Strange film. Visually, it is occasionally stunning: terrific foggy forests, English manors, 19th century London, and of course scary wolf-monsters. Some of the latter is truly excellent with fantastic (and agonizing) visuals of hands and feet transforming into claws and hind legs, the fingers bending the wrong way. However, those same special are a few times almost laughably bad — just the occasional glimse or two, but it’s enough to confuse. Storywise, the film is similarly disjointed. It’s a basic tale of a prodigal son returning home when his brother is murdered by a strange creature, and of course when he investigates, he ends up getting bitten and turning into a werewolf. But Benicio Del Toro is miscast as the lead, with his strange, carefully enunciated accent not matching up at all with his British father, played by Anthony Hopkins.
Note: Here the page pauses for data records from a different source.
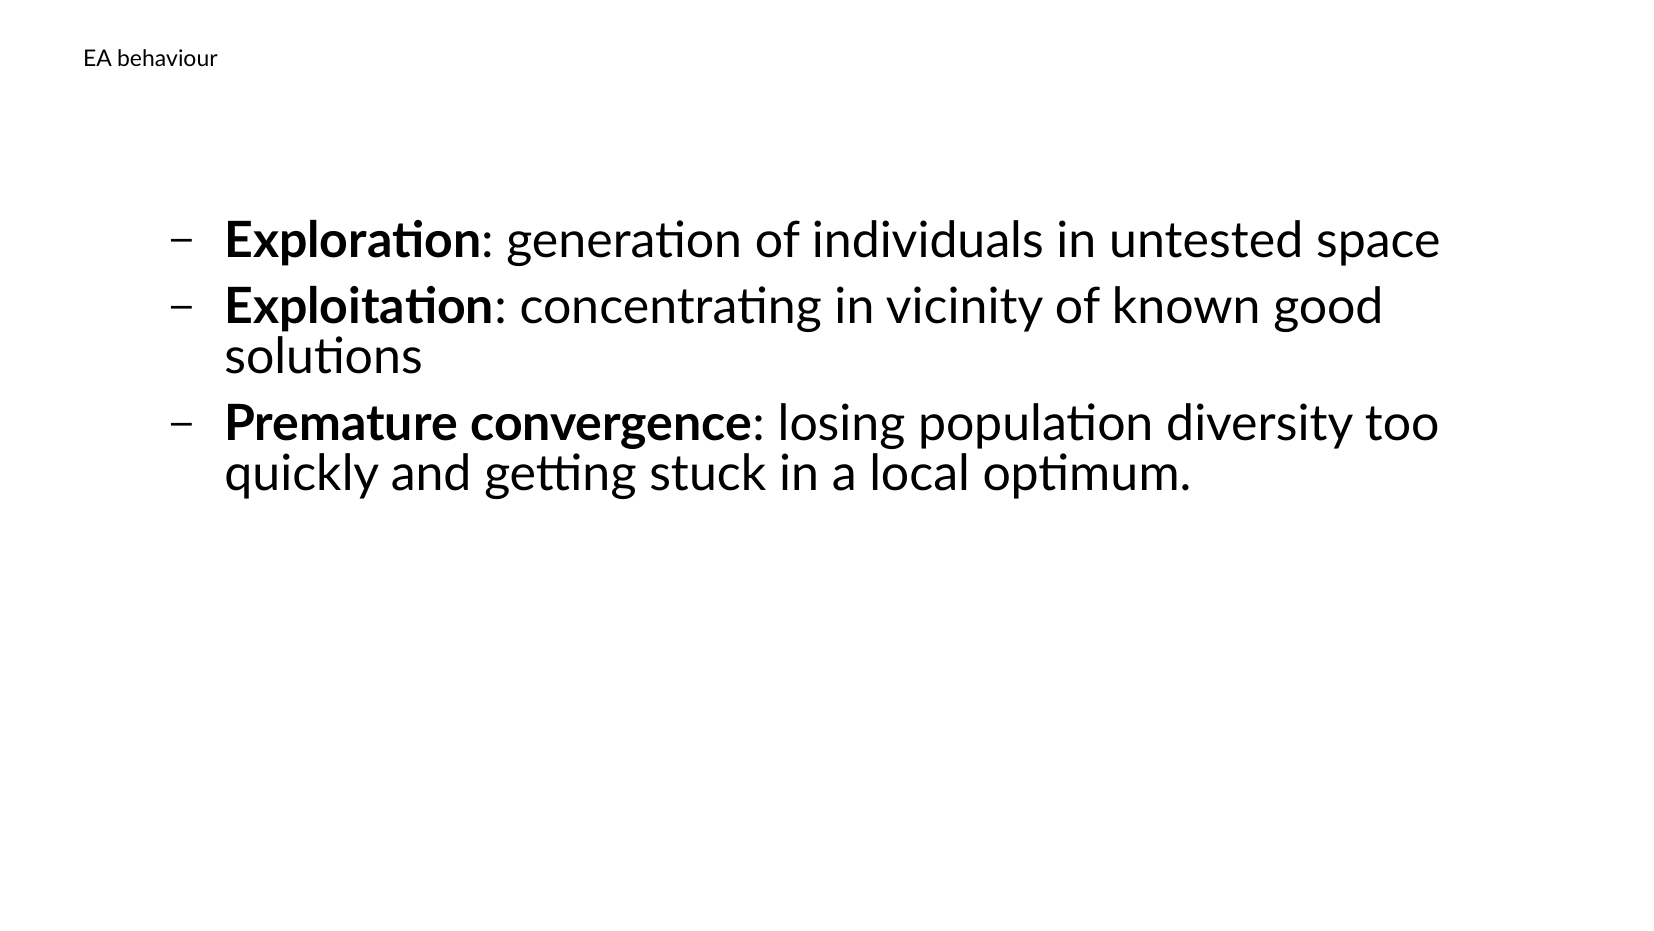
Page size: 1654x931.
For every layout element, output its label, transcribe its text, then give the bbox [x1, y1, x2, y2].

list Exploration: generation of individuals in untested space Exploitation: concentrating in vicinity of known good solutions Premature convergence: losing population diversity too quickly and getting stuck in a local optimum. [82, 217, 1571, 839]
title EA behaviour [83, 0, 1571, 119]
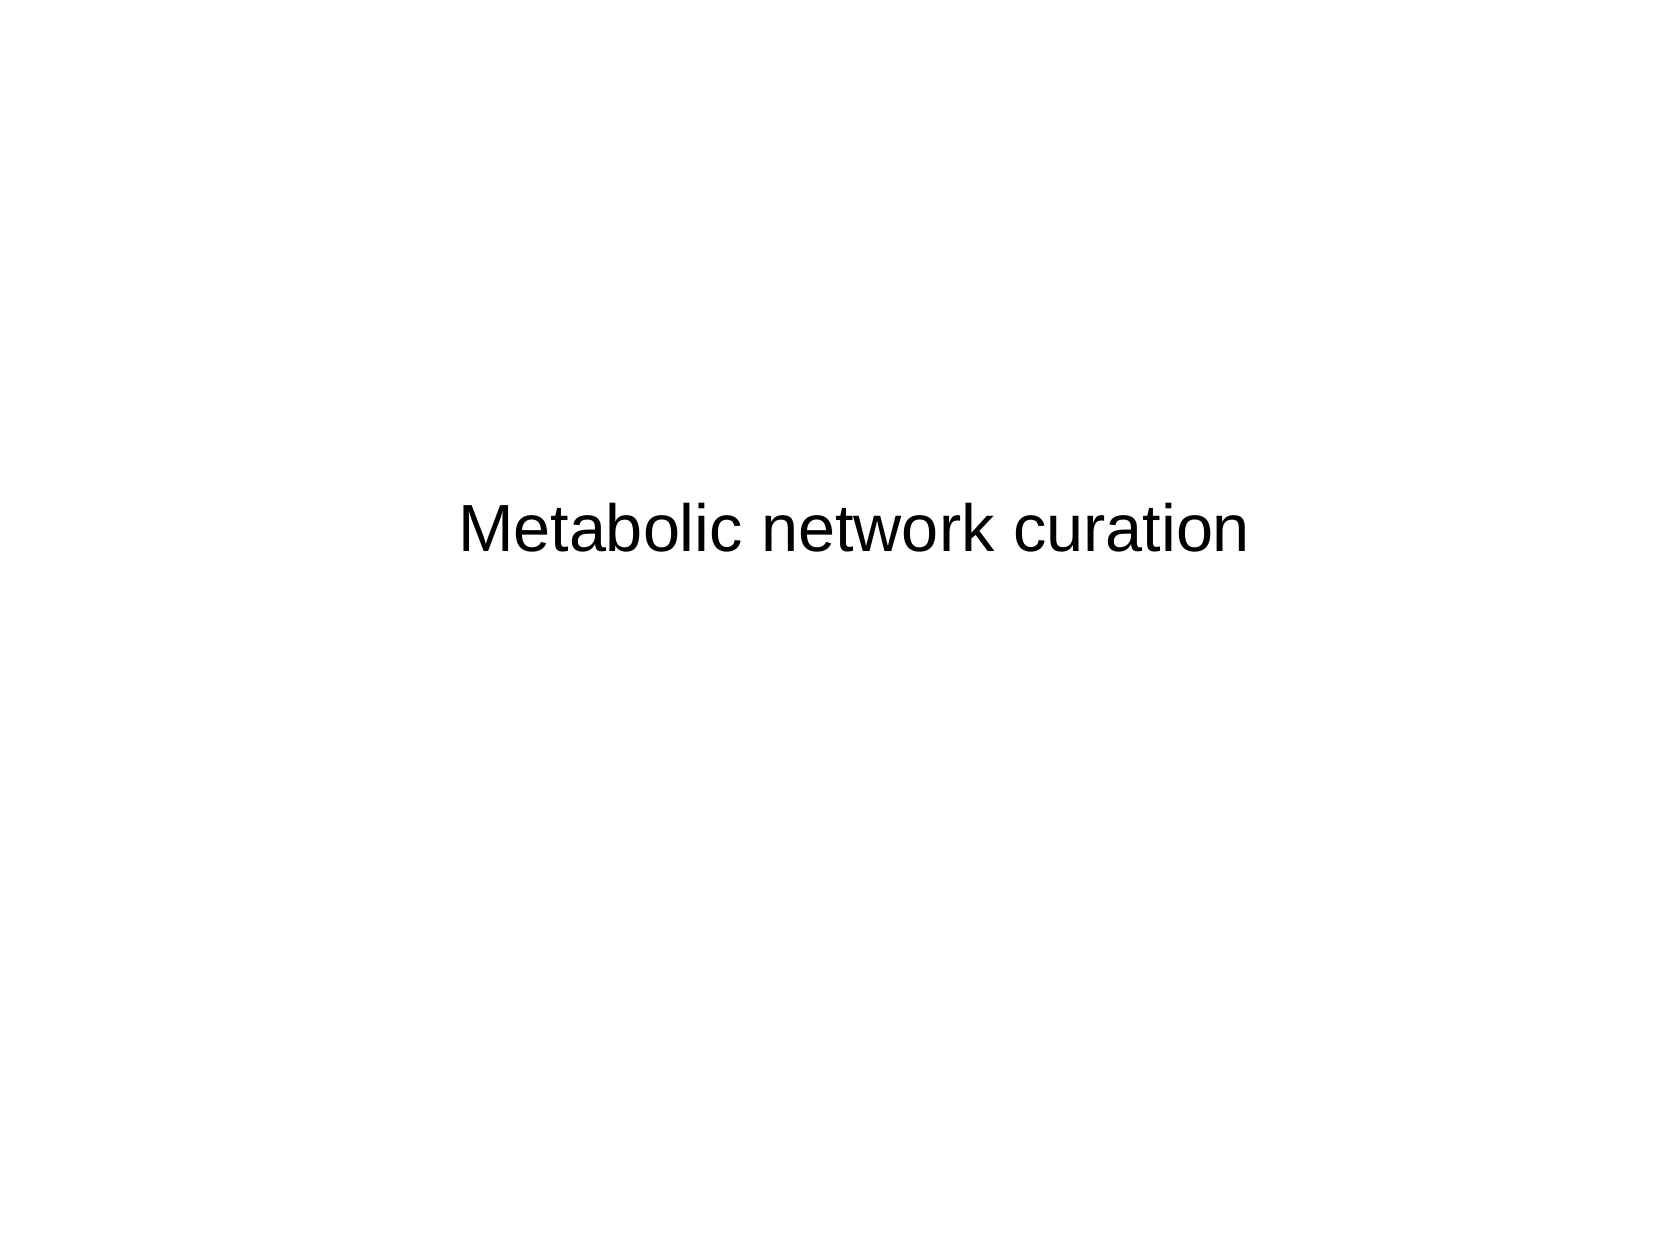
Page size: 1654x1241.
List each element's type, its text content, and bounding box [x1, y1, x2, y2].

subtitle Metabolic network curation [82, 49, 1570, 1010]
It actually leads to confusion, as I times I found myself wondering if he was supposed to be a foreigner or if there was some subplot I didn’t know about yet (i.e. Hopkins really wasn’t his father, etc.). Such issues distract from the story. There’s also a problem with the pacing of the film: it races at 90 MPH throughout, with little time for reflection or characterization. There are many moments when it seems to hint or lean that direction, but nothing comes of it, so it’s more of a teasing promise that the film will be better than it is. The potential of a werewolf story is huge: themes of transformation, curses, good and evil, the beastliness of man, and so on, but this script takes little advantage of any of that. In the end this is nothing but an action/horror film with some wonderful visuals. I liked the visuals well enough to have liked the movie — it’s interesting viewing, especially the excellently bizarre nightmare sequence in the middle — but I can’t recommend it for most people as the story is too weak and the film too fractured.